→ TEXTO DEL EJERCICIO:
------------

La guerra biológica a larga escala se ha mantenido en un estado teórico, si bien en la década de 1980 se supo que Japón había utilizado agentes biológicos en China en las décadas de 1930 y 1940. Al comienzo de la década de 1980 surgieron controvertidas acusaciones de que la Unión Soviética en Afganistán, y Vietnam en Laos y Kampuchea (hoy Camboya) estaban usando toxinas fungicidas —en una forma llamada lluvia amarilla— como armas biológicas.

Diseminación y protección

Los métodos más primitivos de diseminar agentes químicos consistieron en su simple liberación de contenedores presurizados, tal como hicieron los alemanes durante la II Guerra Mundial. Esto obligaba a que su utilización dependiera del viento, si bien éste podía cambiar su dirección con frecuencia y lanzar los agentes químicos sobre las tropas propias o aliadas. Por tanto, los ejércitos buscaron formas mejores de proyectar estas armas, como morteros, artillería, cohetes, bombas aéreas y aspersores aéreos. Los agentes biológicos también pueden diseminarse mediante insectos o animales liberados en el área enemiga.

Sean cuales sean los medios de diseminación, es imprescindible proteger las fuerzas y poblaciones amigas. La mayoría de los países están desarrollando programas para la detección de agentes letales y su descontaminación; también se trabaja en el desarrollo de armas ofensivas cuyo almacenamiento y uso sea menos peligroso.

Las armas biológicas o químicas utilizadas en la guerra convencional o nuclear pueden desempeñar también un destacado papel en las futuras guerras de guerrillas o en acciones de sabotaje. En tales situaciones se acude a materiales tóxicos inertes —polvos, por ejemplo, que se activan al entrar en contacto con superficies húmedas como los pulmones— lanzados de forma subrepticia al aire de la ciudad desde vehículos en movimiento o desde buques en alta mar. Otra posible táctica es la de introducir toxinas solubles en las redes urbanas de suministro de agua.

Los agentes químicos y biológicos pueden ser utilizados en guerras limitadas. El hecho de que la producción de agentes químicos letales no exija una infraestructura industrial muy refinada los convierte en medios bélicos asequibles a los países del Tercer Mundo. El uso de armas químicas por Irak y la capacidad de guerra química por parte de Libia en 1988, incrementan el peligro que semejantes armas pueden originar. Es también materia de alta preocupación que ese tipo de armas caiga en poder de grupos terroristas, poseída cuenta de que cantidades mínimas de toxinas disueltas en agua o aire pueden dar lugar a una catástrofe de muy amplias dimensiones, como ocurrió en la década de 1990 en el metro de Tokio.

------------

→ TAREAS A REALIZAR:
(1) Enumera los medios que, según el texto sobre la guerra química y biológica, buscaron los ejércitos para proyectar mejor los agentes químicos.
(2) Por favor, reproduce literalmente el fragmento del texto sobre la guerra química y biológica que va desde "Diseminación y protección" hasta "el área enemiga.", ambos incluidos.
Apóyate únicamente en el texto sobre la guerra química y biológica.

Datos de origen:
------------

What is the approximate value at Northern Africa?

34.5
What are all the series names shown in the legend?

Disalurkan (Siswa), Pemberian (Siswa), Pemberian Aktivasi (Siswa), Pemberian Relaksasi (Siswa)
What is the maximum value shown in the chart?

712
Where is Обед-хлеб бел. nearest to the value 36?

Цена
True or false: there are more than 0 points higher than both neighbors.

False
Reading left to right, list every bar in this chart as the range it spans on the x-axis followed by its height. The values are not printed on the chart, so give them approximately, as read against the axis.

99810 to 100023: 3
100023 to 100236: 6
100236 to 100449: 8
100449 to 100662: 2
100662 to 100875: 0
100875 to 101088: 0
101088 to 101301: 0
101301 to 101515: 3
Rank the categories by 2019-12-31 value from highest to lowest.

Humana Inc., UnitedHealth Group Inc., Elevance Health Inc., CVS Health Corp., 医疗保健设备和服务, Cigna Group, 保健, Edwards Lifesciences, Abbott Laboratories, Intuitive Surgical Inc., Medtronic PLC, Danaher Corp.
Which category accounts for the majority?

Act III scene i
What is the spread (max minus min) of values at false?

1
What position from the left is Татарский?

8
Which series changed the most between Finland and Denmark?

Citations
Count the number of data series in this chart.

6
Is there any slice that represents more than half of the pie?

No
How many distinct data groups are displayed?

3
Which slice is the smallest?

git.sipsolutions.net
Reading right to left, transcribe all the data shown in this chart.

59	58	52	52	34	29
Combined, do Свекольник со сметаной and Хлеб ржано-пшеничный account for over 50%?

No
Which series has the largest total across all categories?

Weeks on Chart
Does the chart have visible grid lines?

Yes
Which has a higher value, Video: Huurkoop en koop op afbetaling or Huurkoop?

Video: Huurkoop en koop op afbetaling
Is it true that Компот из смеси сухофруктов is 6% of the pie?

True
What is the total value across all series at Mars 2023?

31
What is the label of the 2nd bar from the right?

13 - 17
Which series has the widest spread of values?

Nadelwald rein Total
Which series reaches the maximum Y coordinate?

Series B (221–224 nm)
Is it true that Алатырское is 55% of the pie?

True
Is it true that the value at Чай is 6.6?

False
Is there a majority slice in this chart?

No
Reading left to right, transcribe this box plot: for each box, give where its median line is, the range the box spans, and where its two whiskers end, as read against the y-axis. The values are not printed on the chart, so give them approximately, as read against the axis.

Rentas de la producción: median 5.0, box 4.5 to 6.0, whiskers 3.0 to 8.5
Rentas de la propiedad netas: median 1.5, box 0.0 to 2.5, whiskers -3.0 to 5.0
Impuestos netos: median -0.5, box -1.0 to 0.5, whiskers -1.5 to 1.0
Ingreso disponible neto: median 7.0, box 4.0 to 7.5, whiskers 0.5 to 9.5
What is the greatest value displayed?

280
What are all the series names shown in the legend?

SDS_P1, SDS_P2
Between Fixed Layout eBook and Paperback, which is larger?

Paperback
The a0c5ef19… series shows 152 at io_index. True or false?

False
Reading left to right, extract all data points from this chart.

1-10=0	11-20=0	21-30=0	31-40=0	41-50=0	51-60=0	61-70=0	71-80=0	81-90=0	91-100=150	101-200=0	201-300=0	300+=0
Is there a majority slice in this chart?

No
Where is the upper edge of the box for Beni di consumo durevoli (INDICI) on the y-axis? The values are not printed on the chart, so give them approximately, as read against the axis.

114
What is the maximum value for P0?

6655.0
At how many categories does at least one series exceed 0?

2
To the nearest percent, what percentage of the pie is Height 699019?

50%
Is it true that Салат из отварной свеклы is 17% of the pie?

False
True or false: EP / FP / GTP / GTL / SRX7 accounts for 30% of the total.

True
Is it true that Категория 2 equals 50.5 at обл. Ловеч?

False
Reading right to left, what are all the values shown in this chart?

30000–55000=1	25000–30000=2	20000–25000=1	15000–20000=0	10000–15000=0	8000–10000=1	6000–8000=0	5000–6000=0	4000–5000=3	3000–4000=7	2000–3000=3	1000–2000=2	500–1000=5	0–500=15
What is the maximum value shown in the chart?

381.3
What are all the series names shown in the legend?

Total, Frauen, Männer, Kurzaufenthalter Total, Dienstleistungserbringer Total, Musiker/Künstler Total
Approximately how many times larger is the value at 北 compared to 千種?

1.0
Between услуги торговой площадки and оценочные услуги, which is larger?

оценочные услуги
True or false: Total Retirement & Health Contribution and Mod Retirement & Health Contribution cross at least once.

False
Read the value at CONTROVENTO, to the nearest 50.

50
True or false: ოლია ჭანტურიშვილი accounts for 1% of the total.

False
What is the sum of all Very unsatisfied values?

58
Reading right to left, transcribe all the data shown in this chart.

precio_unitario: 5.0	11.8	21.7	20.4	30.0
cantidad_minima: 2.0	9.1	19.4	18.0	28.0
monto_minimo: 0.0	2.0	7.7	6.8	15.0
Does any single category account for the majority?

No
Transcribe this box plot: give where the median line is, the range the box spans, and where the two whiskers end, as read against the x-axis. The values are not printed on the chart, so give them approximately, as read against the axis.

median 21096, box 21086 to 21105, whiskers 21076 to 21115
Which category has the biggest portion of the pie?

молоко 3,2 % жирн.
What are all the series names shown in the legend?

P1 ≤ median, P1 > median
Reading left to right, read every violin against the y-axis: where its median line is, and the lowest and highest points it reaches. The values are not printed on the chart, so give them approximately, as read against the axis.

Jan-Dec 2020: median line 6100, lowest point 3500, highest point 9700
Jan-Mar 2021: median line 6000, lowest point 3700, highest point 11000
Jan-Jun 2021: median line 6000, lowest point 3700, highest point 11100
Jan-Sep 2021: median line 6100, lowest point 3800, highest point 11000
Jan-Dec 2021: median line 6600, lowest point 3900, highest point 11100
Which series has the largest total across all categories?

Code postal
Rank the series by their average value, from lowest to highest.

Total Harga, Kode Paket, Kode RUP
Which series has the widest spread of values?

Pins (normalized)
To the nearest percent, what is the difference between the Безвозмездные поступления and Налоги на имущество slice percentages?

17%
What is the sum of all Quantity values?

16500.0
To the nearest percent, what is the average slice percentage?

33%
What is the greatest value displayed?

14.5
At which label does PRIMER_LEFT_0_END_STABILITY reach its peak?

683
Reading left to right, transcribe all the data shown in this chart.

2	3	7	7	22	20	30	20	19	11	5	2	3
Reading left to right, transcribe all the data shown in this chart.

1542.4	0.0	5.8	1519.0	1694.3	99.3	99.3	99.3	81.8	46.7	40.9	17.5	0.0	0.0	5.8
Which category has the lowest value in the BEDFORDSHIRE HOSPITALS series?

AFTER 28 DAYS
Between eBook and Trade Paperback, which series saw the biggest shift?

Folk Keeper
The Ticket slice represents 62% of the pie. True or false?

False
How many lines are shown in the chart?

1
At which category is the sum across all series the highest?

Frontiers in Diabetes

------------

→ TUS RESPUESTAS:
(1) Morteros, artillería, cohetes, bombas aéreas y aspersores aéreos.

(2)
Diseminación y protección

Los métodos más primitivos de diseminar agentes químicos consistieron en su simple liberación de contenedores presurizados, tal como hicieron los alemanes durante la II Guerra Mundial. Esto obligaba a que su utilización dependiera del viento, si bien éste podía cambiar su dirección con frecuencia y lanzar los agentes químicos sobre las tropas propias o aliadas. Por tanto, los ejércitos buscaron formas mejores de proyectar estas armas, como morteros, artillería, cohetes, bombas aéreas y aspersores aéreos. Los agentes biológicos también pueden diseminarse mediante insectos o animales liberados en el área enemiga.